Apesar de existirem indicações de que esta é uma proposta apoiada pelos britânicos, o ministro das Forças Armadas do Reino Unido afirmou na segunda-feira que estão várias opções em cima da mesa neste momento e que "nenhum acordo foi feito sobre como funcionariam as tréguas".

Luís Tomé explica que a parte mais importante destas tréguas, ou de quaisquer outras, é que, "independentemente do prazo, os europeus querem que a Rússia mostre um sinal de boa fé" para que seja possível "partir para as negociações". "O agressor tem andado a proclamar que quer a paz e que a Ucrânia é que a tem impedido por isso deve parar as agressões e demonstrar que está pronta para as negociações", continua.  

Ainda assim o especialista em relações internacionais alerta para outro ponto: "Numa altura em que os Estados Unidos ameaçam suspender a ajuda militar à Ucrânia as tréguas iriam trazer uma margem de tempo para que, mesmo que isso aconteça, a diplomacia comece a funcionar".

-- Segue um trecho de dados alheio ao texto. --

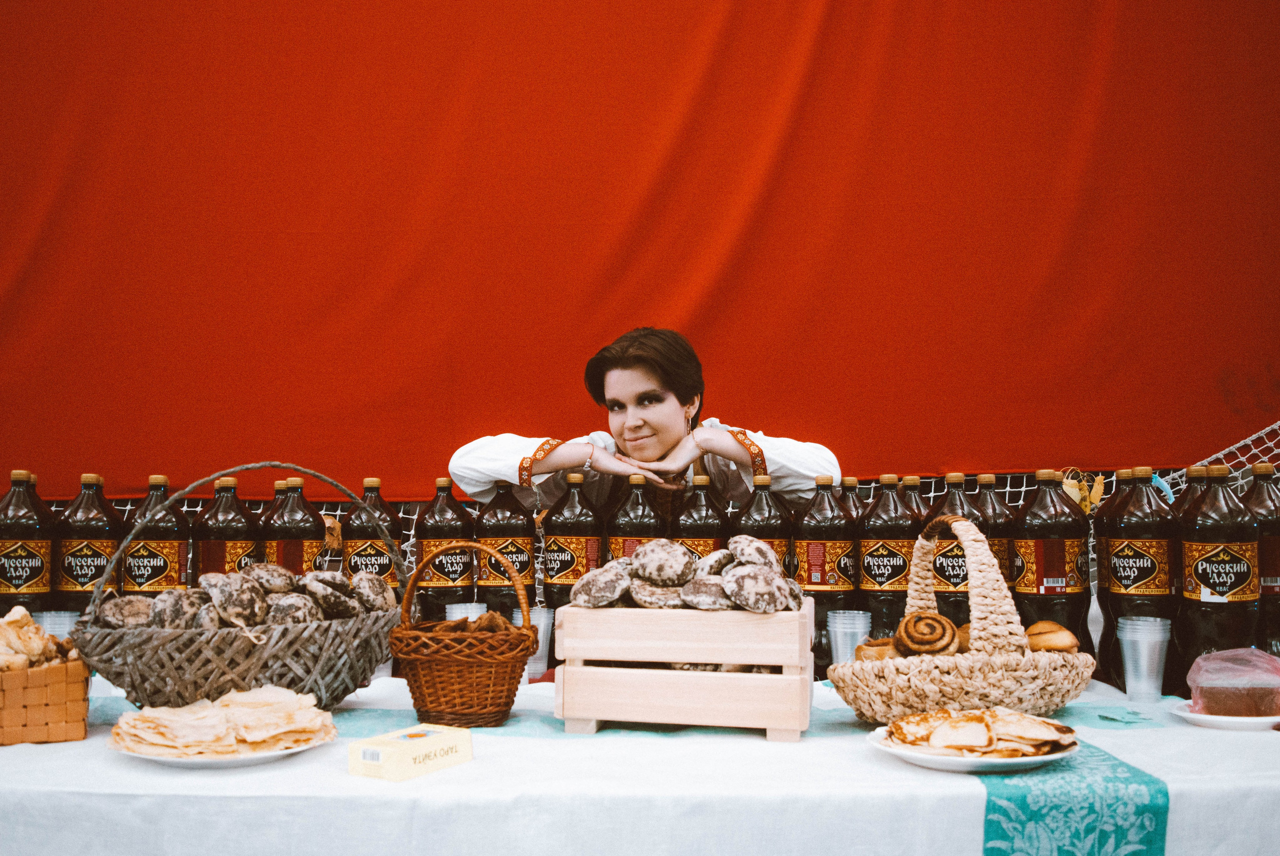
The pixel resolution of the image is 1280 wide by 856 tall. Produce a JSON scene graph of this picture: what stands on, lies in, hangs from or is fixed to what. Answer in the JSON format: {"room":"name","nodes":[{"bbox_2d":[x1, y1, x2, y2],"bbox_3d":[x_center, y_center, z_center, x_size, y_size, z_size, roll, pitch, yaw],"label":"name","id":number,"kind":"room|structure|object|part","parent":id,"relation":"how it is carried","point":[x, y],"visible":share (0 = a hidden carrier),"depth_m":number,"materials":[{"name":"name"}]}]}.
{"room":"event hall","nodes":[
{"label":"event hall","id":0,"kind":"room"},
{"bbox_2d":[0,0,1279,501],"bbox_3d":[0.010,-1.050,3.755,5.359,2.505,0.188,0,-4,-1],"label":"red curtain","id":1,"kind":"object","parent":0,"point":[730,288],"visible":0.91,"depth_m":3.71,"materials":[{"name":"red fabric"}]},
{"bbox_2d":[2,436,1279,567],"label":"net","id":2,"kind":"object","parent":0,"point":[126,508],"visible":0.19,"depth_m":3.50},
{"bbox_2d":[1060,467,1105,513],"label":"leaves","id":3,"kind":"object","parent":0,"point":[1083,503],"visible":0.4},
{"label":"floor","id":4,"kind":"structure","parent":0,"visible":0},
{"bbox_2d":[0,669,1279,855],"bbox_3d":[-0.026,0.781,1.792,2.840,0.652,1.159,0,-4,-1],"label":"table","id":5,"kind":"object","parent":4,"relation":"on","point":[88,760],"visible":0.62,"depth_m":1.39,"materials":[{"name":"white fabric"}]},
{"bbox_2d":[0,469,56,618],"bbox_3d":[-1.291,0.286,2.390,0.118,0.395,0.108,0,-4,-1],"label":"bottle","id":6,"kind":"object","parent":5,"relation":"on","point":[23,573],"visible":0.75,"depth_m":2.36,"materials":[{"name":"brown plastic"}]},
{"bbox_2d":[0,654,90,746],"bbox_3d":[-0.939,0.378,1.668,0.246,0.132,0.198,2,-4,-25],"label":"wicker basket","id":7,"kind":"object","parent":5,"relation":"on","point":[76,705],"visible":0.92,"depth_m":1.61,"materials":[{"name":"wicker"}]},
{"bbox_2d":[0,607,77,670],"bbox_3d":[-0.939,0.321,1.708,0.232,0.097,0.215,0,-4,-1],"label":"bread","id":8,"kind":"object","parent":7,"relation":"in","point":[18,610],"visible":0.84,"depth_m":1.70,"materials":[{"name":"food"}]},
{"bbox_2d":[32,610,79,639],"bbox_3d":[-1.083,0.403,2.137,0.085,0.118,0.083,0,-4,-1],"label":"plastic cup","id":9,"kind":"object","parent":5,"relation":"on","point":[48,615],"visible":0.36,"depth_m":2.12,"materials":[{"name":"clear plastic"}]},
{"bbox_2d":[53,473,124,612],"bbox_3d":[-1.161,0.286,2.420,0.120,0.380,0.107,0,-4,-1],"label":"bottle","id":10,"kind":"object","parent":5,"relation":"on","point":[96,545],"visible":0.7,"depth_m":2.38,"materials":[{"name":"brown plastic"}]},
{"bbox_2d":[121,473,185,594],"bbox_3d":[-1.063,0.289,2.513,0.117,0.382,0.106,0,-4,-1],"label":"bottle","id":11,"kind":"object","parent":5,"relation":"on","point":[151,585],"visible":0.62,"depth_m":2.48,"materials":[{"name":"brown plastic"}]},
{"bbox_2d":[108,726,333,768],"bbox_3d":[-0.554,0.421,1.524,0.264,0.021,0.265,0,-4,-1],"label":"plate","id":12,"kind":"object","parent":5,"relation":"on","point":[266,757],"visible":0.37,"depth_m":1.47,"materials":[{"name":"white ceramic"}]},
{"bbox_2d":[112,688,334,756],"bbox_3d":[-0.553,0.391,1.538,0.277,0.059,0.251,0,-4,-1],"label":"stack","id":13,"kind":"object","parent":12,"relation":"on","point":[249,737],"visible":0.94,"depth_m":1.51,"materials":[{"name":"food"}]},
{"bbox_2d":[190,474,259,580],"bbox_3d":[-0.903,0.293,2.504,0.123,0.380,0.114,0,-4,-1],"label":"bottle","id":14,"kind":"object","parent":5,"relation":"on","point":[209,520],"visible":0.51,"depth_m":2.47,"materials":[{"name":"brown plastic"}]},
{"bbox_2d":[72,463,405,714],"bbox_3d":[-0.635,0.261,1.882,0.510,0.385,0.393,3,-5,-39],"label":"wicker basket","id":15,"kind":"object","parent":5,"relation":"on","point":[301,660],"visible":0.79,"depth_m":1.72,"materials":[{"name":"wicker"}]},
{"bbox_2d":[90,564,399,630],"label":"gingerbread cookies","id":16,"kind":"object","parent":15,"relation":"in","point":[234,613],"visible":0.73,"depth_m":1.83,"materials":[{"name":"food"}]},
{"bbox_2d":[259,474,324,574],"bbox_3d":[-0.763,0.289,2.511,0.119,0.372,0.107,0,-4,-1],"label":"bottle","id":17,"kind":"object","parent":5,"relation":"on","point":[291,515],"visible":0.49,"depth_m":2.48,"materials":[{"name":"brown plastic"}]},
{"bbox_2d":[341,477,402,593],"bbox_3d":[-0.596,0.296,2.551,0.113,0.373,0.102,0,-4,-1],"label":"bottle","id":18,"kind":"object","parent":5,"relation":"on","point":[371,483],"visible":0.51,"depth_m":2.52,"materials":[{"name":"brown plastic"}]},
{"bbox_2d":[348,723,471,782],"bbox_3d":[-0.285,0.402,1.434,0.084,0.042,0.137,-2,-4,33],"label":"yellow box","id":19,"kind":"object","parent":5,"relation":"on","point":[366,752],"visible":0.99,"depth_m":1.40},
{"bbox_2d":[410,477,475,620],"bbox_3d":[-0.437,0.301,2.550,0.122,0.369,0.101,0,-4,-1],"label":"bottle","id":20,"kind":"object","parent":5,"relation":"on","point":[444,573],"visible":0.78,"depth_m":2.51,"materials":[{"name":"brown plastic"}]},
{"bbox_2d":[389,544,538,729],"bbox_3d":[-0.272,0.320,1.797,0.222,0.260,0.223,0,-4,-1],"label":"wicker basket","id":21,"kind":"object","parent":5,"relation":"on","point":[414,657],"visible":0.99,"depth_m":1.72,"materials":[{"name":"brown wicker"}]},
{"bbox_2d":[427,612,513,634],"bbox_3d":[-0.268,0.334,1.867,0.193,0.074,0.166,0,-4,-1],"label":"bread","id":22,"kind":"object","parent":21,"relation":"in","point":[447,628],"visible":0.39,"depth_m":1.86,"materials":[{"name":"brown food"}]},
{"bbox_2d":[445,602,487,621],"bbox_3d":[-0.350,0.411,2.332,0.079,0.112,0.079,0,-4,-1],"label":"plastic cup","id":23,"kind":"object","parent":5,"relation":"on","point":[462,615],"visible":0.41,"depth_m":2.31,"materials":[{"name":"clear plastic"}]},
{"bbox_2d":[471,481,535,618],"bbox_3d":[-0.299,0.300,2.540,0.125,0.368,0.103,0,-4,-1],"label":"bottle","id":24,"kind":"object","parent":5,"relation":"on","point":[494,510],"visible":0.73,"depth_m":2.50,"materials":[{"name":"brown plastic"}]},
{"bbox_2d":[510,607,551,680],"bbox_3d":[-0.202,0.404,2.156,0.081,0.125,0.080,0,-4,-1],"label":"plastic cup","id":25,"kind":"object","parent":5,"relation":"on","point":[534,623],"visible":0.53,"depth_m":2.14,"materials":[{"name":"clear plastic"}]},
{"bbox_2d":[541,470,605,610],"bbox_3d":[-0.151,0.292,2.509,0.129,0.394,0.102,0,-4,-1],"label":"bottle","id":26,"kind":"object","parent":5,"relation":"on","point":[557,573],"visible":0.68,"depth_m":2.47,"materials":[{"name":"brown plastic"}]},
{"bbox_2d":[605,474,668,560],"bbox_3d":[-0.006,0.293,2.540,0.118,0.372,0.107,0,-4,-1],"label":"bottle","id":27,"kind":"object","parent":5,"relation":"on","point":[627,520],"visible":0.47,"depth_m":2.51,"materials":[{"name":"brown plastic"}]},
{"bbox_2d":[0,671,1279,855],"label":"tablecloth","id":28,"kind":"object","parent":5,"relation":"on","point":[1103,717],"visible":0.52,"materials":[{"name":"white fabric"}]},
{"bbox_2d":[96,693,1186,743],"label":"table runner","id":29,"kind":"object","parent":5,"relation":"on","point":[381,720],"visible":0.33,"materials":[{"name":"teal fabric"}]},
{"bbox_2d":[552,601,813,739],"bbox_3d":[0.074,0.354,1.758,0.360,0.178,0.242,-1,-4,12],"label":"wooden crate","id":30,"kind":"object","parent":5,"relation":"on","point":[604,655],"visible":0.98,"depth_m":1.65,"materials":[{"name":"wood"}]},
{"bbox_2d":[568,536,800,612],"bbox_3d":[0.082,0.237,1.832,0.376,0.108,0.261,0,-4,-1],"label":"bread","id":31,"kind":"object","parent":30,"relation":"in","point":[642,555],"visible":0.92,"depth_m":1.78,"materials":[{"name":"food"}]},
{"bbox_2d":[673,474,726,555],"bbox_3d":[0.131,0.280,2.522,0.111,0.356,0.102,0,-4,-1],"label":"bottle","id":32,"kind":"object","parent":5,"relation":"on","point":[697,503],"visible":0.37,"depth_m":2.50,"materials":[{"name":"brown plastic"}]},
{"bbox_2d":[731,475,795,579],"bbox_3d":[0.263,0.287,2.464,0.123,0.359,0.106,0,-4,-1],"label":"bottle","id":33,"kind":"object","parent":5,"relation":"on","point":[765,513],"visible":0.42,"depth_m":2.43,"materials":[{"name":"brown plastic"}]},
{"bbox_2d":[796,475,857,662],"bbox_3d":[0.385,0.296,2.376,0.118,0.377,0.113,0,-4,-1],"label":"bottle","id":34,"kind":"object","parent":5,"relation":"on","point":[845,573],"visible":0.75,"depth_m":2.34,"materials":[{"name":"brown plastic"}]},
{"bbox_2d":[825,609,871,665],"bbox_3d":[0.387,0.402,2.127,0.080,0.120,0.079,0,-4,-1],"label":"plastic cup","id":35,"kind":"object","parent":5,"relation":"on","point":[840,645],"visible":0.81,"depth_m":2.10,"materials":[{"name":"clear plastic"}]},
{"bbox_2d":[835,476,864,519],"bbox_3d":[0.479,0.278,2.613,0.096,0.338,0.093,0,-4,-1],"label":"bottle","id":36,"kind":"object","parent":5,"relation":"on","point":[852,483],"visible":0.12,"depth_m":2.60,"materials":[{"name":"brown plastic"}]},
{"bbox_2d":[853,473,919,642],"bbox_3d":[0.514,0.291,2.383,0.122,0.373,0.111,0,-4,-1],"label":"bottle","id":37,"kind":"object","parent":5,"relation":"on","point":[872,573],"visible":0.73,"depth_m":2.34,"materials":[{"name":"brown plastic"}]},
{"bbox_2d":[893,474,930,522],"bbox_3d":[0.603,0.274,2.537,0.097,0.329,0.094,0,-4,-1],"label":"bottle","id":38,"kind":"object","parent":5,"relation":"on","point":[908,480],"visible":0.11,"depth_m":2.52,"materials":[{"name":"brown plastic"}]},
{"bbox_2d":[927,471,986,618],"bbox_3d":[0.666,0.293,2.410,0.126,0.383,0.113,0,-4,-1],"label":"bottle","id":39,"kind":"object","parent":5,"relation":"on","point":[950,573],"visible":0.45,"depth_m":2.37,"materials":[{"name":"brown plastic"}]},
{"bbox_2d":[828,512,1091,729],"bbox_3d":[0.501,0.291,1.809,0.386,0.314,0.356,1,-4,-22],"label":"wicker basket","id":40,"kind":"object","parent":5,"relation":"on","point":[933,675],"visible":0.85,"depth_m":1.68,"materials":[{"name":"wicker"}]},
{"bbox_2d":[854,638,901,662],"bbox_3d":[0.394,0.365,1.862,0.087,0.050,0.082,1,-4,-12],"label":"bread roll","id":41,"kind":"object","parent":40,"relation":"in","point":[880,655],"visible":0.55,"depth_m":1.84,"materials":[{"name":"gold food"}]},
{"bbox_2d":[892,612,961,656],"bbox_3d":[0.447,0.324,1.789,0.107,0.072,0.079,0,-4,-1],"label":"pastry","id":42,"kind":"object","parent":40,"relation":"in","point":[948,625],"visible":0.88,"depth_m":1.77,"materials":[{"name":"gold food"}]},
{"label":"basket handle","id":43,"kind":"part","parent":40,"relation":"part of","materials":[{"name":"wicker"}]},
{"bbox_2d":[1023,621,1080,652],"bbox_3d":[0.651,0.340,1.855,0.099,0.056,0.102,0,-4,-1],"label":"bread roll","id":44,"kind":"object","parent":40,"relation":"in","point":[1055,642],"visible":0.72,"depth_m":1.82,"materials":[{"name":"gold food"}]},
{"bbox_2d":[864,718,1082,773],"bbox_3d":[0.426,0.418,1.490,0.251,0.023,0.254,0,-4,-1],"label":"plate","id":45,"kind":"object","parent":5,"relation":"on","point":[980,760],"visible":0.53,"depth_m":1.43,"materials":[{"name":"white ceramic"}]},
{"bbox_2d":[883,708,1078,756],"bbox_3d":[0.440,0.390,1.494,0.231,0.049,0.206,0,-4,-1],"label":"stack","id":46,"kind":"object","parent":45,"relation":"on","point":[1035,752],"visible":0.95,"depth_m":1.46,"materials":[{"name":"food"}]},
{"bbox_2d":[964,470,1013,591],"bbox_3d":[0.746,0.285,2.451,0.110,0.386,0.106,0,-4,-1],"label":"bottle","id":47,"kind":"object","parent":5,"relation":"on","point":[990,478],"visible":0.31,"depth_m":2.42,"materials":[{"name":"brown plastic"}]},
{"bbox_2d":[1010,470,1090,648],"bbox_3d":[0.801,0.279,2.240,0.128,0.388,0.111,0,-4,-1],"label":"bottle","id":48,"kind":"object","parent":5,"relation":"on","point":[1038,585],"visible":0.78,"depth_m":2.20,"materials":[{"name":"brown plastic"}]},
{"bbox_2d":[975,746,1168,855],"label":"table runner","id":49,"kind":"object","parent":5,"relation":"on","point":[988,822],"visible":0.64,"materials":[{"name":"teal fabric"}]},
{"bbox_2d":[1092,471,1137,678],"bbox_3d":[0.945,0.284,2.227,0.106,0.393,0.106,0,-4,-1],"label":"bottle","id":50,"kind":"object","parent":5,"relation":"on","point":[1100,555],"visible":0.31,"depth_m":2.21,"materials":[{"name":"brown plastic"}]},
{"bbox_2d":[1100,470,1177,690],"bbox_3d":[0.920,0.272,2.103,0.110,0.392,0.114,0,-4,-1],"label":"bottle","id":51,"kind":"object","parent":5,"relation":"on","point":[1125,598],"visible":0.8,"depth_m":2.07,"materials":[{"name":"brown plastic"}]},
{"bbox_2d":[1116,615,1172,701],"bbox_3d":[0.848,0.388,1.934,0.082,0.128,0.081,-1,-4,16],"label":"plastic cup","id":52,"kind":"object","parent":5,"relation":"on","point":[1128,680],"visible":0.99,"depth_m":1.91,"materials":[{"name":"clear plastic"}]},
{"bbox_2d":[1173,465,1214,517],"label":"bottle","id":53,"kind":"object","parent":5,"relation":"on","point":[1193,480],"visible":0.12,"depth_m":2.31,"materials":[{"name":"brown plastic"}]},
{"bbox_2d":[1175,464,1260,687],"bbox_3d":[1.024,0.268,2.031,0.118,0.394,0.112,0,-4,-1],"label":"bottle","id":54,"kind":"object","parent":5,"relation":"on","point":[1221,565],"visible":0.86,"depth_m":1.99,"materials":[{"name":"brown plastic"}]},
{"bbox_2d":[1169,698,1279,731],"bbox_3d":[0.898,0.430,1.710,0.199,0.020,0.200,0,-4,-1],"label":"plate","id":55,"kind":"object","parent":5,"relation":"on","point":[1206,717],"visible":0.54,"depth_m":1.67,"materials":[{"name":"white ceramic"}]},
{"bbox_2d":[1186,647,1279,718],"bbox_3d":[0.912,0.381,1.730,0.172,0.092,0.132,0,-4,-1],"label":"cake","id":56,"kind":"object","parent":55,"relation":"on","point":[1203,662],"visible":0.99,"depth_m":1.69,"materials":[{"name":"food"}]},
{"bbox_2d":[1244,459,1279,660],"bbox_3d":[1.176,0.271,2.142,0.111,0.407,0.108,0,-4,-1],"label":"bottle","id":57,"kind":"object","parent":5,"relation":"on","point":[1258,503],"visible":0.63,"depth_m":2.11,"materials":[{"name":"brown plastic"}]},
{"bbox_2d":[449,324,841,512],"bbox_3d":[0.025,0.439,2.772,0.894,1.312,0.697,0,-4,-1],"label":"woman","id":58,"kind":"object","parent":4,"relation":"on","point":[652,450],"visible":0.52,"depth_m":2.68}
]}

Qual é o papel da União Europeia? 

À saída da reunião, Ursula von der Leyen defendeu a necessesidade "de rearmar a Europa" e garantiu que já no próximo Conselho Europeu, a 6 de março, vai propor um plano "pela segurança da Europa". Para que isso seja possível, a presidente da Comissão Europeia revelou que considera necessário "intensificar o investimento durante um longo período de tempo".    

Macron tem pedido que os países europeus aumentem a sua despesa na Defesa e no domingo partilhou com o jornal francês Le Figaro que é essencial que os países europeus da NATO invistam mais nos seus exércitos: "Nos últimos três anos, os russos têm gastado 10% do PIB em Defesa. Precisamos de nos preparar para o que vem a seguir, com o objetivo de atingirmos entre os 3 e os 3,5% do PIB". A atual meta de gastos para os países da NATO é de 2%, mas muitos são os países europeus que não atingem essa meta, como é o caso de Portugal (gastamos cerca de 1,55% do PIB).

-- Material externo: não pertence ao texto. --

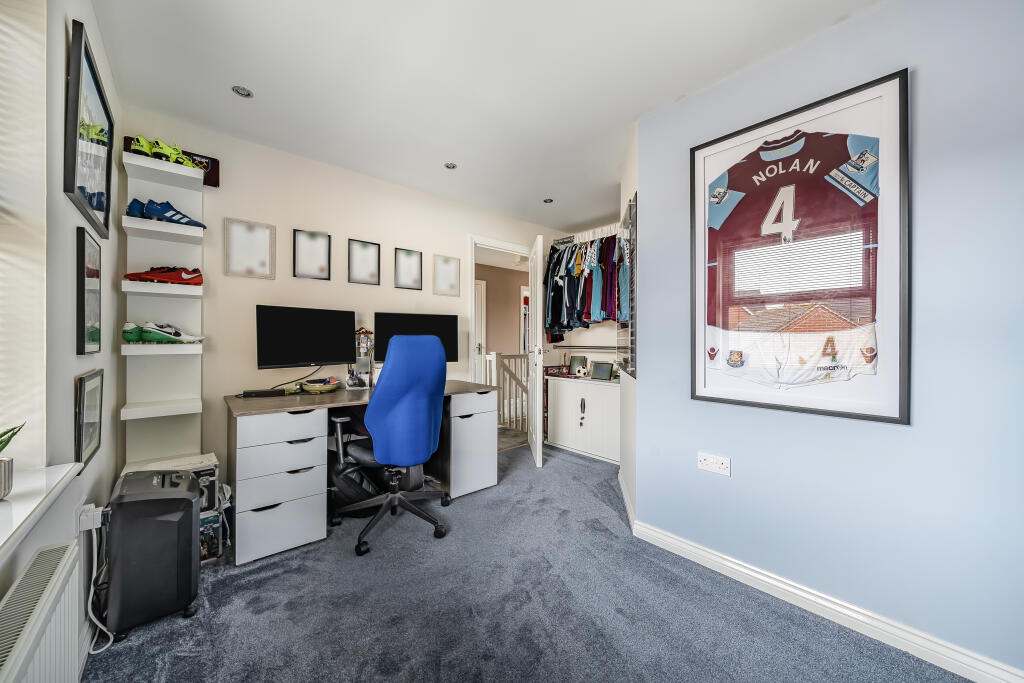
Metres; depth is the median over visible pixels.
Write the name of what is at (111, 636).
power cable
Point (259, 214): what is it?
back wall
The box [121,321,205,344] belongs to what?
shoe
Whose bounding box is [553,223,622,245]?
clothes rail
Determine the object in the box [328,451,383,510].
backpack
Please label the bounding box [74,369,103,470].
framed picture
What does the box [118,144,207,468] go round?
shelf unit
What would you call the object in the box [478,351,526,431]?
stair railing
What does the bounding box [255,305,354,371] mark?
monitor
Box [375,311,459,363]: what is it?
monitor
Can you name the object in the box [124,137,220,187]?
red sign
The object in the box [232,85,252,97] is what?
ceiling light
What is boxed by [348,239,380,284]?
picture frame
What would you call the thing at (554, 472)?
carpet floor
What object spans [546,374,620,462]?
white cabinet
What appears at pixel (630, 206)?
rack
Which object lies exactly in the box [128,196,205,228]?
shoe
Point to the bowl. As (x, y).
(315, 387)
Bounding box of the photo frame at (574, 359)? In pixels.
[568,354,587,376]
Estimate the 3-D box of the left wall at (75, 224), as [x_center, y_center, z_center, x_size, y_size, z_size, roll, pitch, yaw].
[-0.934,-0.078,0.444,0.214,2.439,4.137,0,0,-41]
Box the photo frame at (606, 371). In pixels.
[590,360,613,380]
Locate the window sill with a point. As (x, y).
(25, 504)
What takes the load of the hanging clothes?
hanging from the clothes rail at (566, 239)
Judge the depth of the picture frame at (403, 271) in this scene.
3.15 m
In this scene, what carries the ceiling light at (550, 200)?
in the ceiling at (251, 80)
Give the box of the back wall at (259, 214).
[117,112,574,500]
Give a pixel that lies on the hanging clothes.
(606, 303)
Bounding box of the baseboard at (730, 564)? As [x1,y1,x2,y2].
[627,517,1023,682]
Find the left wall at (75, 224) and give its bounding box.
[0,0,120,679]
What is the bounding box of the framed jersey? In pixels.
[689,69,910,425]
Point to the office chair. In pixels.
(427, 405)
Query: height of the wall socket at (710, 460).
0.087 m
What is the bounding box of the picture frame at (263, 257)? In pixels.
[224,218,274,278]
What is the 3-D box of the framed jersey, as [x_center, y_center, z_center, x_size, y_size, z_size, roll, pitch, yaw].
[1.204,-0.360,1.657,0.029,1.306,0.806,0,0,-41]
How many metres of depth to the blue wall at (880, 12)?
1.38 m
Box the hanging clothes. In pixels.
[543,232,631,335]
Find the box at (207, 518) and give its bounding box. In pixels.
[198,508,223,562]
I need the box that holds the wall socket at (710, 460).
[697,452,730,475]
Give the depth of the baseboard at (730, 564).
1.47 m
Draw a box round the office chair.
[330,334,453,557]
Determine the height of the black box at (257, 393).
0.036 m
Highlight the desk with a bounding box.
[223,379,496,565]
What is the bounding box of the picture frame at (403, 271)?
[393,247,422,289]
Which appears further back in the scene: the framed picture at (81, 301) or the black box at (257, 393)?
the black box at (257, 393)
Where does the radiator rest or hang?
attached to the left wall at (75, 224)
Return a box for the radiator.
[0,539,80,682]
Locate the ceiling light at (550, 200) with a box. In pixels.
[543,197,553,203]
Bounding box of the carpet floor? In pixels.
[84,437,972,682]
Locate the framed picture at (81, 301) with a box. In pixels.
[75,225,101,354]
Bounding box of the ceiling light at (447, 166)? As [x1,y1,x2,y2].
[444,162,456,169]
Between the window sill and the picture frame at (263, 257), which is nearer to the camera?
the window sill
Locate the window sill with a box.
[0,461,82,561]
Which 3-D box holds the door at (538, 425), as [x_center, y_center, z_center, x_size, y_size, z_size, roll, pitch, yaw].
[0.225,0.092,3.655,0.170,2.047,0.770,0,0,-3]
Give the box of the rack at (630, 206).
[618,193,636,378]
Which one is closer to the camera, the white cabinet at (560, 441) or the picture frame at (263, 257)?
the picture frame at (263, 257)
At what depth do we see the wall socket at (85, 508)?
1.34 m
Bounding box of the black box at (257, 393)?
[239,388,286,397]
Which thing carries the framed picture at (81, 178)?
attached to the left wall at (75, 224)
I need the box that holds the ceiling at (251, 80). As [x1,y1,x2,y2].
[84,0,882,230]
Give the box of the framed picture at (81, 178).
[64,19,114,234]
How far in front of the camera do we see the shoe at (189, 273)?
2.01 m
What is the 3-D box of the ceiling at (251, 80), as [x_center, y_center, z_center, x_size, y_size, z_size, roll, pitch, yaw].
[0.287,-1.336,1.806,3.805,0.099,4.194,0,0,-41]
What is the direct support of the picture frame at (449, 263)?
attached to the back wall at (259, 214)
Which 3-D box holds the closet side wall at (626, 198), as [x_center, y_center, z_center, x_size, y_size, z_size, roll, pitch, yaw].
[0.881,-0.089,2.606,0.145,2.459,1.017,0,0,8]
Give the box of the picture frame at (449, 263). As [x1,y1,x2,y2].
[433,254,460,296]
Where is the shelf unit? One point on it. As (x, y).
(187, 347)
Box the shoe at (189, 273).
[123,266,202,285]
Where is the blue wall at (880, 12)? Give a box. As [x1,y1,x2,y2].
[634,0,1022,679]
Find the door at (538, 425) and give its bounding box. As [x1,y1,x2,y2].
[527,234,544,466]
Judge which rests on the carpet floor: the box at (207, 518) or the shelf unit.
the box at (207, 518)
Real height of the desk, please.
0.794 m
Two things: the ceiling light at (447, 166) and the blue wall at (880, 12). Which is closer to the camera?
the blue wall at (880, 12)
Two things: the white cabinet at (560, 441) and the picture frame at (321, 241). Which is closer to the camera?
the picture frame at (321, 241)
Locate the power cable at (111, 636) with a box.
[81,510,113,652]
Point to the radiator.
(61, 566)
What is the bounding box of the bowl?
[299,377,339,393]
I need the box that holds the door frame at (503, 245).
[467,234,533,405]
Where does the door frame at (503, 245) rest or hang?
in the back wall at (259, 214)
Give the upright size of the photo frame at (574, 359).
0.206 m
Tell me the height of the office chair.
1.180 m
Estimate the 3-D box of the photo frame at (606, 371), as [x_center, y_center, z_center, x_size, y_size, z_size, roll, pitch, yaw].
[0.914,0.298,3.721,0.088,0.173,0.235,0,0,-41]
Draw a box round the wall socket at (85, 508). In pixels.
[77,502,104,531]
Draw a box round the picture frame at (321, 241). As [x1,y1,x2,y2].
[293,229,330,279]
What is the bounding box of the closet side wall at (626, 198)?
[618,127,637,528]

Para aumentar o financiamento, o presidente francês defende que é preciso "dar um mandato à Comissão Europeia para usar financiamento inovador" seja através de "empréstimos comuns ou do Mecanismo Europeu de Estabilidade". No entanto, países como a Alemanha já anteriormente recusaram a ideia da dívida comum para a Defesa.  

Por lado, existem também dentro da União Europeia encontramos dois aliados de Putin que podem influenciar o apoio à Ucrânia. A Hungria e a Eslováquia "podem dificultar a aprovação de matérias em que é preciso unanimidades, como uma revisão do orçamento comunitário" ou mais tarde a entrada na União e é também por isso que Starmer "tem utilizado o termo de coligação de vontade".  

Luís Tomé explica que "existem países europeus que estão na disposição de avançar já sem esperar por decisões comunitárias", conhecidas por necessitarem de muitas negociações. Além disso, a França e a Alemanha "já demonstraram que estão na disposição de avançar com mais apoio à Ucrânia e sendo estes países conhecidos como os líderes da Europa, muitos outros Estados-membros devem apoiá-los".  

Outro fator importante é que "o Reino Unido e a Turquia não são membros da União Europeia e, através desta coligação de vontade, podem juntar-se aos outros europeus". 

Rússia aproxima-se dos Estados Unidos e foca hostilidades na Europa 

Depois da reunião entre Zelensky e Trump na sexta-feira, em que o ucraniano foi acusado de estar a "brincar com a Terceira Guerra Mundial", os líderes russos parecem estar mais próximos dos Estados Unidos do que nunca. 

Serguei Lavrov, ministro dos Negócios Estrangeiros russo, referiu que "nos últimos 500 anos, todas as tragédias do mundo tiveram origem na Europa ou aconteceram por causa das políticas europeias" e deixou ainda elogios a Trump: "Depois do mandato de Biden chegaram as pessoas que querem ser guiadas pelo senso comum".  

Sobre a reunião em Londres, o Kremlin referiu que os líderes europeus se comportam como quem quer "a continuação das hostilidades" e que Zelensky deve ser forçado a mudar a sua posição sobre a paz. 

Dmitry Peskov disse que o confronto de sexta-feira mostrou o quão difícil seria alcançar a paz apesar de garantir que a Rússia vai manter as negociações com os Estados Unidos. O porta-voz do Kremlin afirmou ainda que Zelensky "demonstrou uma completa falta de habilidades diplomáticas, para dizer o mínimo".